- **TO DO**
All lines holding the word "susu" should be located in the records and copied.

[GIVEN DATA]

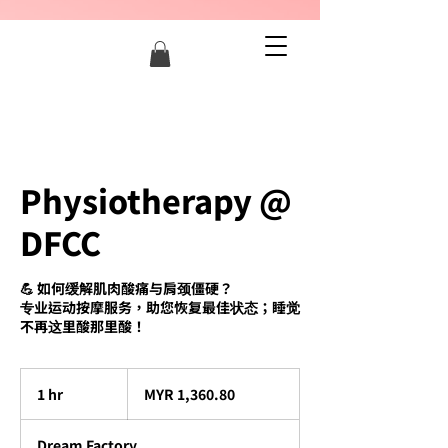
Physiotherapy @
DFCC
💪 如何缓解肌肉酸痛与肩颈僵硬？
专业运动按摩服务，助您恢复最佳状态；睡觉
不再这里酸那里酸！
1,360.80
Malaysian
1 hr
1
MYR 1,360.80
ringgits
h
Dream Factory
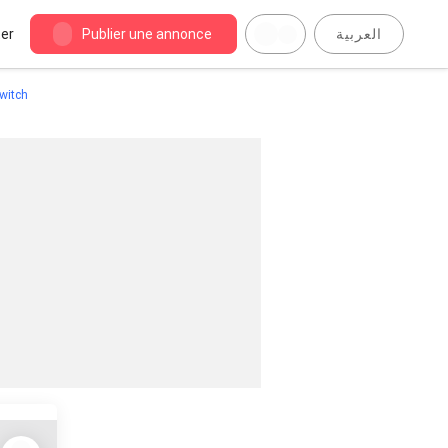
er
Publier une annonce
العربية
witch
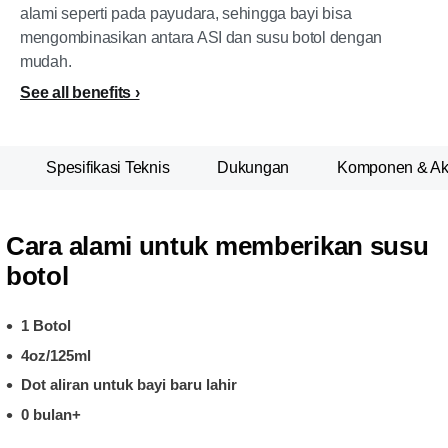
alami seperti pada payudara, sehingga bayi bisa
mengombinasikan antara ASI dan susu botol dengan
mudah.
See all benefits
Spesifikasi Teknis
Dukungan
Komponen & Ak
Cara alami untuk memberikan susu
botol
1 Botol
4oz/125ml
Dot aliran untuk bayi baru lahir
0 bulan+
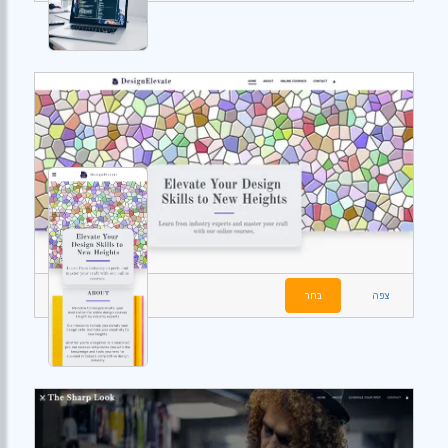
צפה
בחר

[/GIVEN DATA]

- **EXERCISE RESPONSE**
mengombinasikan antara ASI dan susu botol dengan
Cara alami untuk memberikan susu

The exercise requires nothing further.